## The task
Only the lines with "Adhesive" in the entries below belong in the answer; please copy them.
[[ Supplied information, beginning ]]
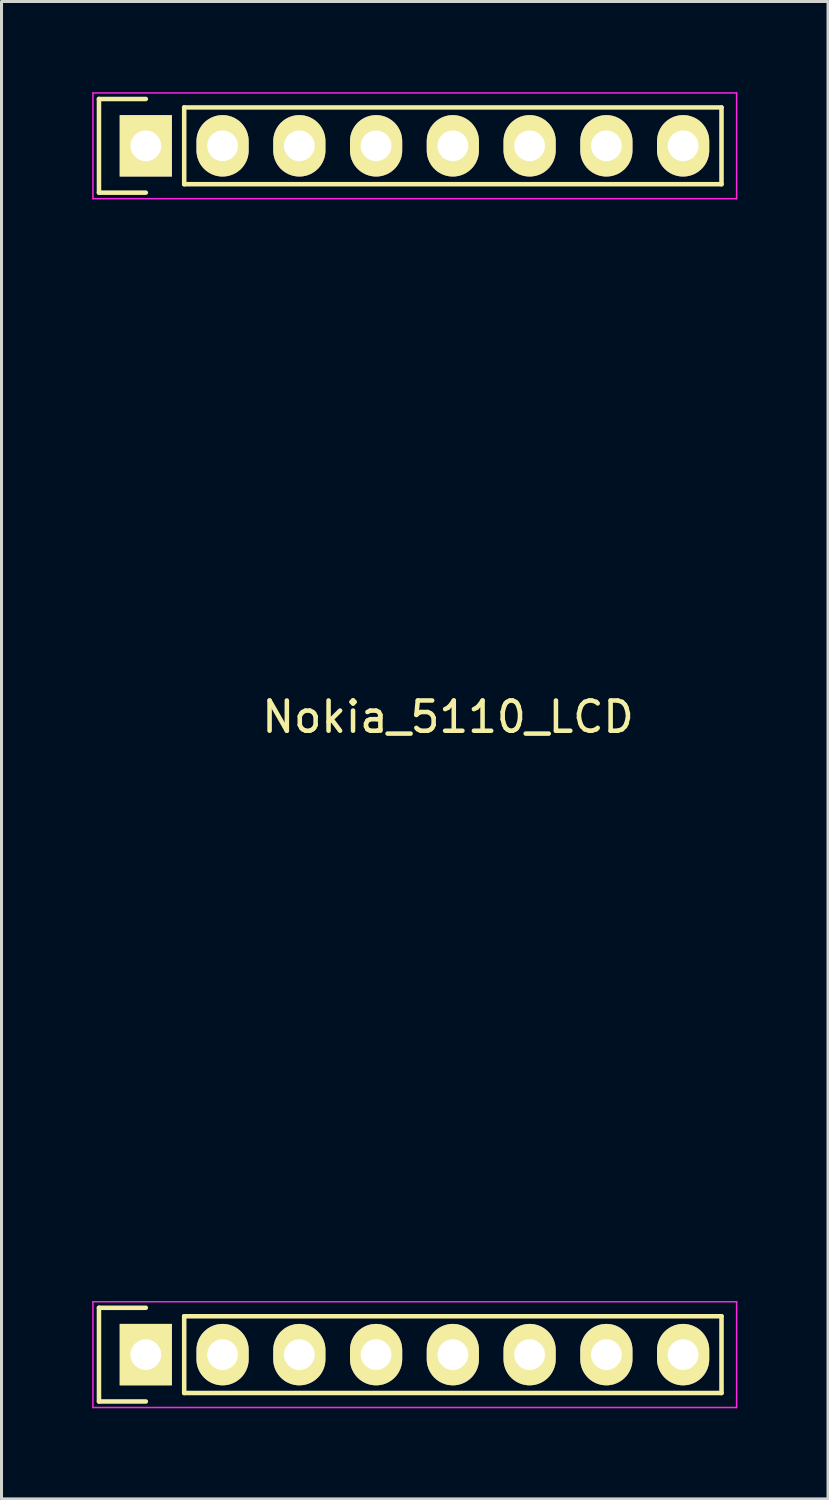
<source format=kicad_pcb>
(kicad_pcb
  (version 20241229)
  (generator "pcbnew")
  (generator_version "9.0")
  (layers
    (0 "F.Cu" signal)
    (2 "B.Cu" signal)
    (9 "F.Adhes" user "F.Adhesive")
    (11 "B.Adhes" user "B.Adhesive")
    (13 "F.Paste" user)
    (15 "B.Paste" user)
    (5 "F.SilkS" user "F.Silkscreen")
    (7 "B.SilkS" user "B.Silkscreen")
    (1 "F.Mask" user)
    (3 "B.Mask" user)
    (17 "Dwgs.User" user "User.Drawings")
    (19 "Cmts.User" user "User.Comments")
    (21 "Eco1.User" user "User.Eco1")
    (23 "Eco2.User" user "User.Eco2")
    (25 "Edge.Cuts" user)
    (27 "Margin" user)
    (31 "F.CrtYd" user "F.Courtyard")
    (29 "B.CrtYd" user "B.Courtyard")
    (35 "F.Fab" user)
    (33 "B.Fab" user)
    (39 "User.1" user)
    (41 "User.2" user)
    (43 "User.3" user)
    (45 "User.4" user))
  (footprint "Nokia_5110_LCD"
    (layer "F.Cu")
    (at 1.775 1.775)
    (property "Reference" "Nokia_5110_LCD" (at 10 18.9 0) (layer "F.SilkS") (effects (font (size 1 1) (thickness 0.15))))
    (attr through_hole)
    (fp_line (start -1.55 -1.55) (end -1.55 1.55) (stroke (width 0.15) (type solid)) (layer "F.SilkS"))
    (fp_line (start -1.55 1.55) (end 0 1.55) (stroke (width 0.15) (type solid)) (layer "F.SilkS"))
    (fp_line (start -1.55 38.45) (end -1.55 41.55) (stroke (width 0.15) (type solid)) (layer "F.SilkS"))
    (fp_line (start -1.55 41.55) (end 0 41.55) (stroke (width 0.15) (type solid)) (layer "F.SilkS"))
    (fp_line (start 0 -1.55) (end -1.55 -1.55) (stroke (width 0.15) (type solid)) (layer "F.SilkS"))
    (fp_line (start 0 38.45) (end -1.55 38.45) (stroke (width 0.15) (type solid)) (layer "F.SilkS"))
    (fp_line (start 1.27 1.27) (end 1.27 -1.27) (stroke (width 0.15) (type solid)) (layer "F.SilkS"))
    (fp_line (start 1.27 1.27) (end 19.05 1.27) (stroke (width 0.15) (type solid)) (layer "F.SilkS"))
    (fp_line (start 1.27 41.27) (end 1.27 38.73) (stroke (width 0.15) (type solid)) (layer "F.SilkS"))
    (fp_line (start 1.27 41.27) (end 19.05 41.27) (stroke (width 0.15) (type solid)) (layer "F.SilkS"))
    (fp_line (start 19.05 -1.27) (end 1.27 -1.27) (stroke (width 0.15) (type solid)) (layer "F.SilkS"))
    (fp_line (start 19.05 1.27) (end 19.05 -1.27) (stroke (width 0.15) (type solid)) (layer "F.SilkS"))
    (fp_line (start 19.05 38.73) (end 1.27 38.73) (stroke (width 0.15) (type solid)) (layer "F.SilkS"))
    (fp_line (start 19.05 41.27) (end 19.05 38.73) (stroke (width 0.15) (type solid)) (layer "F.SilkS"))
    (fp_line (start -1.75 -1.75) (end -1.75 1.75) (stroke (width 0.05) (type solid)) (layer "F.CrtYd"))
    (fp_line (start -1.75 -1.75) (end 19.55 -1.75) (stroke (width 0.05) (type solid)) (layer "F.CrtYd"))
    (fp_line (start -1.75 1.75) (end 19.55 1.75) (stroke (width 0.05) (type solid)) (layer "F.CrtYd"))
    (fp_line (start -1.75 38.25) (end -1.75 41.75) (stroke (width 0.05) (type solid)) (layer "F.CrtYd"))
    (fp_line (start -1.75 38.25) (end 19.55 38.25) (stroke (width 0.05) (type solid)) (layer "F.CrtYd"))
    (fp_line (start -1.75 41.75) (end 19.55 41.75) (stroke (width 0.05) (type solid)) (layer "F.CrtYd"))
    (fp_line (start 19.55 -1.75) (end 19.55 1.75) (stroke (width 0.05) (type solid)) (layer "F.CrtYd"))
    (fp_line (start 19.55 38.25) (end 19.55 41.75) (stroke (width 0.05) (type solid)) (layer "F.CrtYd"))
    (pad "1" thru_hole rect (at 0 0) (size 1.727 2.032) (drill 1.016) (layers "*.Cu" "*.Mask" "F.SilkS"))
    (pad "1" thru_hole rect (at 0 40) (size 1.727 2.032) (drill 1.016) (layers "*.Cu" "*.Mask" "F.SilkS"))
    (pad "2" thru_hole oval (at 2.54 0) (size 1.727 2.032) (drill 1.016) (layers "*.Cu" "*.Mask" "F.SilkS"))
    (pad "2" thru_hole oval (at 2.54 40) (size 1.727 2.032) (drill 1.016) (layers "*.Cu" "*.Mask" "F.SilkS"))
    (pad "3" thru_hole oval (at 5.08 0) (size 1.727 2.032) (drill 1.016) (layers "*.Cu" "*.Mask" "F.SilkS"))
    (pad "3" thru_hole oval (at 5.08 40) (size 1.727 2.032) (drill 1.016) (layers "*.Cu" "*.Mask" "F.SilkS"))
    (pad "4" thru_hole oval (at 7.62 0) (size 1.727 2.032) (drill 1.016) (layers "*.Cu" "*.Mask" "F.SilkS"))
    (pad "4" thru_hole oval (at 7.62 40) (size 1.727 2.032) (drill 1.016) (layers "*.Cu" "*.Mask" "F.SilkS"))
    (pad "5" thru_hole oval (at 10.16 0) (size 1.727 2.032) (drill 1.016) (layers "*.Cu" "*.Mask" "F.SilkS"))
    (pad "5" thru_hole oval (at 10.16 40) (size 1.727 2.032) (drill 1.016) (layers "*.Cu" "*.Mask" "F.SilkS"))
    (pad "6" thru_hole oval (at 12.7 0) (size 1.727 2.032) (drill 1.016) (layers "*.Cu" "*.Mask" "F.SilkS"))
    (pad "6" thru_hole oval (at 12.7 40) (size 1.727 2.032) (drill 1.016) (layers "*.Cu" "*.Mask" "F.SilkS"))
    (pad "7" thru_hole oval (at 15.24 0) (size 1.727 2.032) (drill 1.016) (layers "*.Cu" "*.Mask" "F.SilkS"))
    (pad "7" thru_hole oval (at 15.24 40) (size 1.727 2.032) (drill 1.016) (layers "*.Cu" "*.Mask" "F.SilkS"))
    (pad "8" thru_hole oval (at 17.78 0) (size 1.727 2.032) (drill 1.016) (layers "*.Cu" "*.Mask" "F.SilkS"))
    (pad "8" thru_hole oval (at 17.78 40) (size 1.727 2.032) (drill 1.016) (layers "*.Cu" "*.Mask" "F.SilkS")))
  (gr_rect
    (start -3 -3)
    (end 24.35 46.55)
    (stroke (width 0.1) (type default))
    (fill no)
    (layer "Edge.Cuts")))
</source>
[[ Supplied information, end ]]
## Answer space
    (9 "F.Adhes" user "F.Adhesive")
    (11 "B.Adhes" user "B.Adhesive")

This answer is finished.